Cast-recovered pointers
Schedulers stash kernel and arena pointers in fields whose BTF says
u64, because BTF cannot express a pointer to a per-allocation
type. The host-side cast analyzer
recovers the real target type from the scheduler’s instruction
stream, and the renderer chases the pointer into the right address
space. For the test author:
as_u64()still returns the raw pointer value — existing tests keep working.- Dotted-path walks follow the recovered chase transparently; nested fields appear under the same path a natively-typed pointer would give.
- Rendered dumps annotate recovered pointers so you can tell them from BTF-typed ones — no extra calls needed to consume them.

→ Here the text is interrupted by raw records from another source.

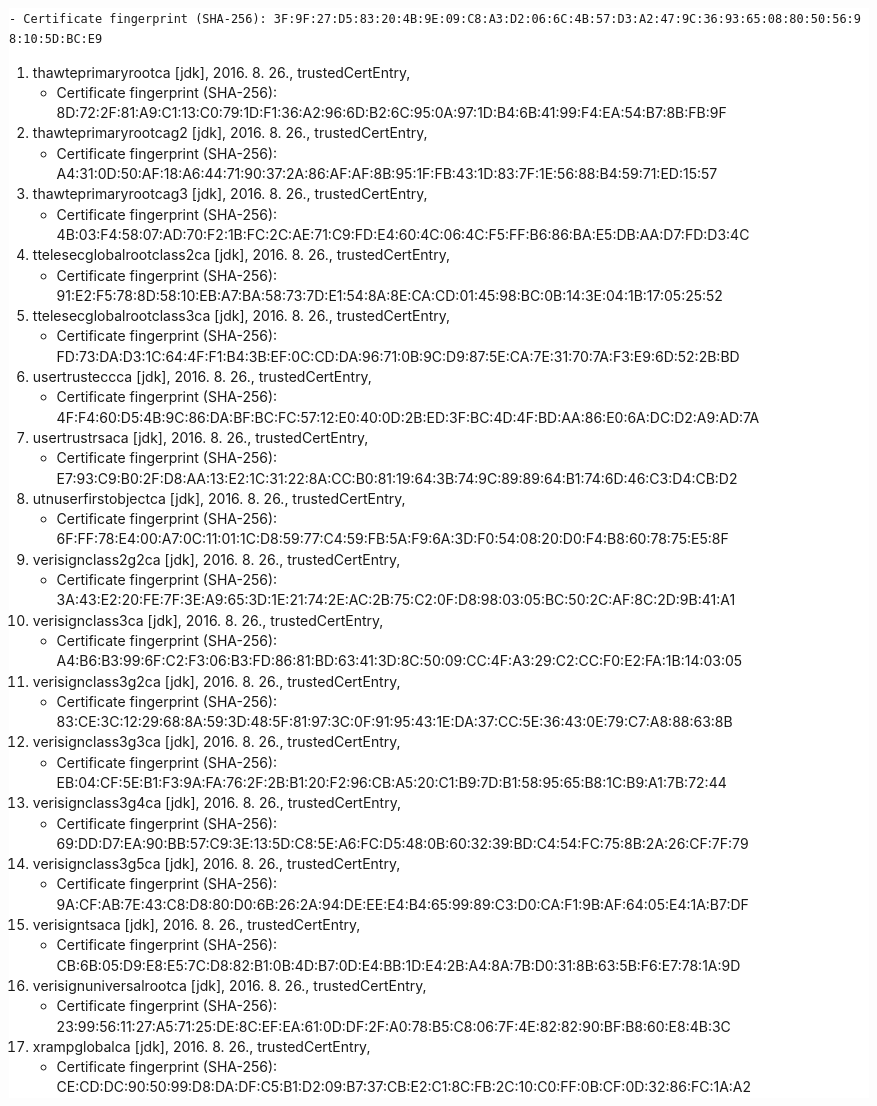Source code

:     - Certificate fingerprint (SHA-256): 3F:9F:27:D5:83:20:4B:9E:09:C8:A3:D2:06:6C:4B:57:D3:A2:47:9C:36:93:65:08:80:50:56:98:10:5D:BC:E9
1. thawteprimaryrootca [jdk], 2016. 8. 26., trustedCertEntry, 
    - Certificate fingerprint (SHA-256): 8D:72:2F:81:A9:C1:13:C0:79:1D:F1:36:A2:96:6D:B2:6C:95:0A:97:1D:B4:6B:41:99:F4:EA:54:B7:8B:FB:9F
1. thawteprimaryrootcag2 [jdk], 2016. 8. 26., trustedCertEntry, 
    - Certificate fingerprint (SHA-256): A4:31:0D:50:AF:18:A6:44:71:90:37:2A:86:AF:AF:8B:95:1F:FB:43:1D:83:7F:1E:56:88:B4:59:71:ED:15:57
1. thawteprimaryrootcag3 [jdk], 2016. 8. 26., trustedCertEntry, 
    - Certificate fingerprint (SHA-256): 4B:03:F4:58:07:AD:70:F2:1B:FC:2C:AE:71:C9:FD:E4:60:4C:06:4C:F5:FF:B6:86:BA:E5:DB:AA:D7:FD:D3:4C
1. ttelesecglobalrootclass2ca [jdk], 2016. 8. 26., trustedCertEntry, 
    - Certificate fingerprint (SHA-256): 91:E2:F5:78:8D:58:10:EB:A7:BA:58:73:7D:E1:54:8A:8E:CA:CD:01:45:98:BC:0B:14:3E:04:1B:17:05:25:52
1. ttelesecglobalrootclass3ca [jdk], 2016. 8. 26., trustedCertEntry, 
    - Certificate fingerprint (SHA-256): FD:73:DA:D3:1C:64:4F:F1:B4:3B:EF:0C:CD:DA:96:71:0B:9C:D9:87:5E:CA:7E:31:70:7A:F3:E9:6D:52:2B:BD
1. usertrusteccca [jdk], 2016. 8. 26., trustedCertEntry, 
    - Certificate fingerprint (SHA-256): 4F:F4:60:D5:4B:9C:86:DA:BF:BC:FC:57:12:E0:40:0D:2B:ED:3F:BC:4D:4F:BD:AA:86:E0:6A:DC:D2:A9:AD:7A
1. usertrustrsaca [jdk], 2016. 8. 26., trustedCertEntry, 
    - Certificate fingerprint (SHA-256): E7:93:C9:B0:2F:D8:AA:13:E2:1C:31:22:8A:CC:B0:81:19:64:3B:74:9C:89:89:64:B1:74:6D:46:C3:D4:CB:D2
1. utnuserfirstobjectca [jdk], 2016. 8. 26., trustedCertEntry, 
    - Certificate fingerprint (SHA-256): 6F:FF:78:E4:00:A7:0C:11:01:1C:D8:59:77:C4:59:FB:5A:F9:6A:3D:F0:54:08:20:D0:F4:B8:60:78:75:E5:8F
1. verisignclass2g2ca [jdk], 2016. 8. 26., trustedCertEntry, 
    - Certificate fingerprint (SHA-256): 3A:43:E2:20:FE:7F:3E:A9:65:3D:1E:21:74:2E:AC:2B:75:C2:0F:D8:98:03:05:BC:50:2C:AF:8C:2D:9B:41:A1
1. verisignclass3ca [jdk], 2016. 8. 26., trustedCertEntry, 
    - Certificate fingerprint (SHA-256): A4:B6:B3:99:6F:C2:F3:06:B3:FD:86:81:BD:63:41:3D:8C:50:09:CC:4F:A3:29:C2:CC:F0:E2:FA:1B:14:03:05
1. verisignclass3g2ca [jdk], 2016. 8. 26., trustedCertEntry, 
    - Certificate fingerprint (SHA-256): 83:CE:3C:12:29:68:8A:59:3D:48:5F:81:97:3C:0F:91:95:43:1E:DA:37:CC:5E:36:43:0E:79:C7:A8:88:63:8B
1. verisignclass3g3ca [jdk], 2016. 8. 26., trustedCertEntry, 
    - Certificate fingerprint (SHA-256): EB:04:CF:5E:B1:F3:9A:FA:76:2F:2B:B1:20:F2:96:CB:A5:20:C1:B9:7D:B1:58:95:65:B8:1C:B9:A1:7B:72:44
1. verisignclass3g4ca [jdk], 2016. 8. 26., trustedCertEntry, 
    - Certificate fingerprint (SHA-256): 69:DD:D7:EA:90:BB:57:C9:3E:13:5D:C8:5E:A6:FC:D5:48:0B:60:32:39:BD:C4:54:FC:75:8B:2A:26:CF:7F:79
1. verisignclass3g5ca [jdk], 2016. 8. 26., trustedCertEntry, 
    - Certificate fingerprint (SHA-256): 9A:CF:AB:7E:43:C8:D8:80:D0:6B:26:2A:94:DE:EE:E4:B4:65:99:89:C3:D0:CA:F1:9B:AF:64:05:E4:1A:B7:DF
1. verisigntsaca [jdk], 2016. 8. 26., trustedCertEntry, 
    - Certificate fingerprint (SHA-256): CB:6B:05:D9:E8:E5:7C:D8:82:B1:0B:4D:B7:0D:E4:BB:1D:E4:2B:A4:8A:7B:D0:31:8B:63:5B:F6:E7:78:1A:9D
1. verisignuniversalrootca [jdk], 2016. 8. 26., trustedCertEntry, 
    - Certificate fingerprint (SHA-256): 23:99:56:11:27:A5:71:25:DE:8C:EF:EA:61:0D:DF:2F:A0:78:B5:C8:06:7F:4E:82:82:90:BF:B8:60:E8:4B:3C
1. xrampglobalca [jdk], 2016. 8. 26., trustedCertEntry, 
    - Certificate fingerprint (SHA-256): CE:CD:DC:90:50:99:D8:DA:DF:C5:B1:D2:09:B7:37:CB:E2:C1:8C:FB:2C:10:C0:FF:0B:CF:0D:32:86:FC:1A:A2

This is what the annotations look like in a real failure dump
(scx-ktstr’s .bss, from the run on the
macro reference page):
map bpf_bpf.bss (type=array, value_size=448, max_entries=1)
.bss:
scx_arena_verify_once=true ktstr_alloc_count=76 nr_dispatched=907
nr_enqueued=495 nr_select_cpu=372 stats_magic=6004496034161779060
...
scx_task_allocator scx_allocator:
...
root 0x100000006000 → sdt_desc:
nr_free=512
chunk 0x100000007000 (sdt_alloc) → ktstr_arena_ctx{}
ktstr_bss_arena_holder ktstr_bss_arena_holder:
bss_plain_counter=76
arena_target 0x10000000aa80 (cast→arena) [chase: arena chase: STX-flow path tagged slot as Arena with deferred resolve; bridge had no entry for 0x10000000aa80]

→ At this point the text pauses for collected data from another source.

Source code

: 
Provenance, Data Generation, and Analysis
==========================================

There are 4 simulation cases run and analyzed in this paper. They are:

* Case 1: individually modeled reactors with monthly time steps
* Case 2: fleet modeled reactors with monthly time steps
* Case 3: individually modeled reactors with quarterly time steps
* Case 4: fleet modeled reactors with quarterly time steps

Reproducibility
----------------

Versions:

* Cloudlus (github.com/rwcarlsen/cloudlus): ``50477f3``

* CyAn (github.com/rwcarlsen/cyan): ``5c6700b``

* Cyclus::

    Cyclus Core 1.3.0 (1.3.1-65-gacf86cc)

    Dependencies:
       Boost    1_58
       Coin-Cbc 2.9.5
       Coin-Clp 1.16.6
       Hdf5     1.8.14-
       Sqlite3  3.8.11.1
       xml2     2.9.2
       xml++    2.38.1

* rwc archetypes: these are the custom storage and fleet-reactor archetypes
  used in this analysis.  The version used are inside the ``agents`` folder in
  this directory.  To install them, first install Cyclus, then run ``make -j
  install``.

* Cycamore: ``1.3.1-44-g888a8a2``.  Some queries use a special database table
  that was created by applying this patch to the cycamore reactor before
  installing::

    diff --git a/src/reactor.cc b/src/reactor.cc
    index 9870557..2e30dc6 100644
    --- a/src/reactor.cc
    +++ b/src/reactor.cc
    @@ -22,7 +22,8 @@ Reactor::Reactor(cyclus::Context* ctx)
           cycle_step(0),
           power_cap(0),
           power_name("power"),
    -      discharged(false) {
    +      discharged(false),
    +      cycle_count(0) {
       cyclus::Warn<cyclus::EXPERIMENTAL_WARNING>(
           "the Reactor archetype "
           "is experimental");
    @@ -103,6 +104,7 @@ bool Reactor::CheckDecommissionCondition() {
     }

(cast→arena) / (cast→kernel) mark analyzer-recovered pointers;
(sdt_alloc) marks a forward-declared arena type resolved through
the allocator bridge. The full annotation taxonomy lives in
Monitor.
Composing reads with writes
Snapshots are the read half of host↔guest interaction. The write
half is the #[ktstr_test] attribute bpf_map_write = CONST — a
one-shot host-side poke at scheduler-load time:
use ktstr::prelude::*;
const TRIGGER_FAULT: BpfMapWrite = BpfMapWrite::new(".bss", "crash", 1);
// (map_name_suffix, BPF global variable name, u32 value). The
// variable's byte offset is resolved from the map's program BTF at
// write time.
#[ktstr_test(scheduler = MY_SCHED, bpf_map_write = TRIGGER_FAULT, expect_err = true)]
fn fault_then_inspect(ctx: &Ctx) -> Result<AssertResult> {
// The host writes 1 into the scheduler's `crash` global before
// workers start; the scheduler reads the flag and reacts.

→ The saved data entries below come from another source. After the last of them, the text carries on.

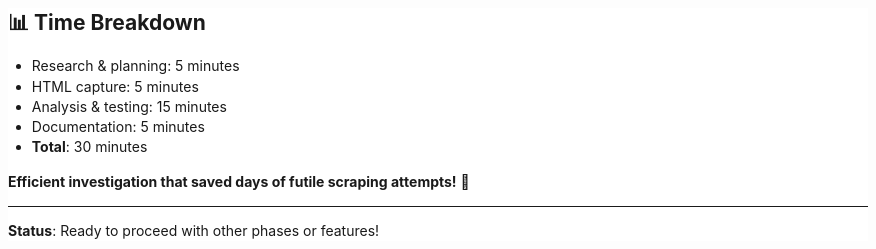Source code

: 
## 📊 Time Breakdown

- Research & planning: 5 minutes
- HTML capture: 5 minutes
- Analysis & testing: 15 minutes
- Documentation: 5 minutes
- **Total**: 30 minutes

**Efficient investigation that saved days of futile scraping attempts!** 🎉

---

**Status**: Ready to proceed with other phases or features!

/* Op::capture_snapshot + post_vm read as above */
Ok(AssertResult::pass())
}
The write waits for the scheduler’s map to appear, resolves the
named variable to an offset via BTF, writes the value, and signals
completion to the guest before workers spawn. Only
BPF_MAP_TYPE_ARRAY maps are supported. A read+write test then
composes naturally: seed a flag with bpf_map_write, run the
scenario, capture with Op::capture_snapshot, assert on the
scheduler’s reaction through the Snapshot accessors.
There is no op for runtime writes — mid-scenario mutation belongs to interfaces the scheduler itself exports (sysfs, debugfs, a BPF map command interface) driven from a workload process.
Harness internals: manual bridge wiring
Warning
Do not install a thread-local bridge inside a
#[ktstr_test]scenario that boots a VM — the host coordinator owns the bridge there, and a scenario-local one would shadow it. Read captures inpost_vmfromVmResult::snapshot_bridgeinstead.
Host-side unit tests that exercise the executor without booting a guest install a fixture bridge:
let cb: CaptureCallback = std::sync::Arc::new(|_name: &str| {
Some(FailureDumpReport::default()) // hand-crafted report
});
let bridge = SnapshotBridge::new(cb);
let handle = bridge.clone();
let _guard = bridge.set_thread_local();
// ... execute_steps(...) ... then handle.drain() ...
set_thread_local returns a guard that restores the prior bridge on
drop; bind it to _guard, not let _ = — the latter drops the
guard immediately and clears the bridge before any op runs.
tests/snapshot_e2e.rs exercises this pattern end-to-end.